Hans had gone to watch once. Around thirty infants were sitting on the floor and Jannie was standing in front of them, conducting as they sang: ‘Got lame hands, got lame feet… cannot walk along the street…’ They lifted their legs and flapped their hands as they sang along at the top of their voices. The nursery class was a success. When it got a bit rowdy he saw Jannie put up her hand and they quietened down at once. The children all started staring at her and Hans didn’t have to wait long to find out why. Jannie deftly pulled her top teeth out of her mouth and then her bottom teeth and made the two parts of the set clap together. Tick tick tick you heard, a dry sound.
A couple of children screamed as Jannie advanced forwards, clicking the false teeth.
Her cheeks had sunk in and because she involuntarily moved her own jaw along, it looked as though she was making her teeth go up and down by remote control. Hans found it terrifying and he knew about false teeth. Imagine how frightened the infants were, seeing something like that for the first time!
When he told his mother what he had seen later in the day, she gave him a surprised look.

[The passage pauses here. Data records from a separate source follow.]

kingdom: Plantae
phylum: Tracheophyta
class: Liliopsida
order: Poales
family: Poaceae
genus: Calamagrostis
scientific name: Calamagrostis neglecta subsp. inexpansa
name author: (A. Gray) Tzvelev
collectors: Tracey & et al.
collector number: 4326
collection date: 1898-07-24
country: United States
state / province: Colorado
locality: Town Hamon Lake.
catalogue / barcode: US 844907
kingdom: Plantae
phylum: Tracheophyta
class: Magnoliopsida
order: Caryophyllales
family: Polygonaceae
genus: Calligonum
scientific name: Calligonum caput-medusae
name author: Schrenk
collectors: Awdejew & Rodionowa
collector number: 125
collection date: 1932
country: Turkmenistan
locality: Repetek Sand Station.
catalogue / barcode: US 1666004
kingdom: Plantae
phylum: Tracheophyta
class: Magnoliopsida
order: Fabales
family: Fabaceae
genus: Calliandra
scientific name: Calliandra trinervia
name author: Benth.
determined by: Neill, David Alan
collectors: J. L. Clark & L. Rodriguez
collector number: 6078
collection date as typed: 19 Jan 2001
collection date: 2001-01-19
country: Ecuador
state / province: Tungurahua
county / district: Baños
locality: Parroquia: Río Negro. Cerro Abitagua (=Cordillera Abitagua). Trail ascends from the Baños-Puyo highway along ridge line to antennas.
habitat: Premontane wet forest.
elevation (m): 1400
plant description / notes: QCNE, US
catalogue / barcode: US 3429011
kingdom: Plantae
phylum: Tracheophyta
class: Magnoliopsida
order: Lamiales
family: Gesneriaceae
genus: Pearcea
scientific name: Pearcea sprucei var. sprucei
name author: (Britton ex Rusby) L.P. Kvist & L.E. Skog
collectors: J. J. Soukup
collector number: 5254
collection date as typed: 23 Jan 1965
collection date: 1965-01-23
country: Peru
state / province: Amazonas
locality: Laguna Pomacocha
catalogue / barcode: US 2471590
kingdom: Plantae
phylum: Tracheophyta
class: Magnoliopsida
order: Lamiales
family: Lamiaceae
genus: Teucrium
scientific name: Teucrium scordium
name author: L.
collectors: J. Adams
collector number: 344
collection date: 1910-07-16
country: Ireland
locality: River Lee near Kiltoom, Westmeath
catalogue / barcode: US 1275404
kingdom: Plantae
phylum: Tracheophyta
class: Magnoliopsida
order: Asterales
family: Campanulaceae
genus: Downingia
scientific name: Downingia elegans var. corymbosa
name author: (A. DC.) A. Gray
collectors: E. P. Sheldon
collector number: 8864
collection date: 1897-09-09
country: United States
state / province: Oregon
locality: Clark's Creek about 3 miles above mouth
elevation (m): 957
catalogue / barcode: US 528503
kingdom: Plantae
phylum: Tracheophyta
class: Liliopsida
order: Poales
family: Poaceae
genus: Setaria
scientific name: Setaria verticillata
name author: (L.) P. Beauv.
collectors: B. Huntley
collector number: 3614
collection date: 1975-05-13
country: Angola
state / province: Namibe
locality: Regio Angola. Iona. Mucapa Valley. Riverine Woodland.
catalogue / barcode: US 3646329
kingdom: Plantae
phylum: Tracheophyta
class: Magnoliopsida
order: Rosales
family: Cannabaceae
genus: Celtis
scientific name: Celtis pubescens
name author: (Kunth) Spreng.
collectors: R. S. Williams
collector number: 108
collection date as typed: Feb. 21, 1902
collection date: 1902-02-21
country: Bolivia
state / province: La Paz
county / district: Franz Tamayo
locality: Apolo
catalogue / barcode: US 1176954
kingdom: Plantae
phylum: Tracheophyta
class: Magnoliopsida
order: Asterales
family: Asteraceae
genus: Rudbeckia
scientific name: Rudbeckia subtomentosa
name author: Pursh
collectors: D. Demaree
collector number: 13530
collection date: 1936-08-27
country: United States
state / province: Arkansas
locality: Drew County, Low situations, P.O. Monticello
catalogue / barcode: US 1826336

‘That’s crazy,’ she said, ‘I’ll put a stop to that.’ Before she became sick, Hans’s mother had been a determined woman and she told the camp elder that Jannie was frightening the children. That was the end of the nursery class and the beginning of Jannie’s increasingly loony behaviour.
When he returned from the sick bay he saw her still kneeling in the burning afternoon sun at the Japanese sentry post.
But Mrs. Anema, the camp elder, was already talking to the guards and she usually managed to get someone being punished set free after a couple of hours. And of course the Japanese had also come to realize that Jannie was as mad as a hatter by now.